General Detection-based Text Line Recognition

Part of Advances in Neural Information Processing Systems 37 (NeurIPS 2024) Main Conference Track

Bibtex Paper

Authors

Raphael Baena, Syrine Kalleli, Mathieu Aubry

Abstract

We introduce a general detection-based approach to text line recognition, be it printed (OCR) or handwritten text (HTR), with latin, chinese or ciphered characters. Detection-based approaches have until now largely been discarded for HTR because reading characters separately is often challenging, and character-level annotation is difficult and expensive.
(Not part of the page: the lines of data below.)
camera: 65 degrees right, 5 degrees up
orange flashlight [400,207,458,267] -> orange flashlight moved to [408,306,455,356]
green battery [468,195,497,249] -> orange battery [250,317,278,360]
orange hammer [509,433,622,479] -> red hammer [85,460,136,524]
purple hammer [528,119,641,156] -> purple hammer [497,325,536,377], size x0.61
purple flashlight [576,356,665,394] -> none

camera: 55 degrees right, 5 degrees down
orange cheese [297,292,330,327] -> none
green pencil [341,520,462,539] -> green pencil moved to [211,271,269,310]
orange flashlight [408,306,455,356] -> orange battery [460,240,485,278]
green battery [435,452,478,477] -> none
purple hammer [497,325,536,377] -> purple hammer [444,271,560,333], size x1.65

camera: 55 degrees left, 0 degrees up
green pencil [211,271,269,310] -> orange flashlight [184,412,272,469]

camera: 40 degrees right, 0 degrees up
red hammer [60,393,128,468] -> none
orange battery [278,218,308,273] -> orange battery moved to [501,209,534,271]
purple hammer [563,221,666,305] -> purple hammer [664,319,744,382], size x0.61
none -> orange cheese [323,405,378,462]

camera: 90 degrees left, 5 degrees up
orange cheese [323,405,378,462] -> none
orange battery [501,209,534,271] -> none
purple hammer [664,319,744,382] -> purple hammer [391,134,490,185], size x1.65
We overcome these challenges thanks to three main insights: (i) synthetic pre-training with diverse enough data to learn reasonable character localization in any script; (ii) modern transformer-based detectors can jointly detect a large number of instances and, if trained with an adequate masking strategy, leverage consistency between the different detections; (iii) once a pre-trained detection model with approximate character localization is available, it is possible to fine-tune it with line-level annotation on real data, even with a different alphabet. Our approach thus builds on a completely different paradigm than most state-of-the-art methods, which rely on autoregressive decoding, predicting character values one by one, while we treat a complete line in parallel. Remarkably, our method demonstrates good performance on range of scripts, usually tackled with specialized approaches: latin script, chinese script, and ciphers, for which we significantly improve state-of-the-art performances. Our code and models are available at https://github.com/raphael-baena/DTLR.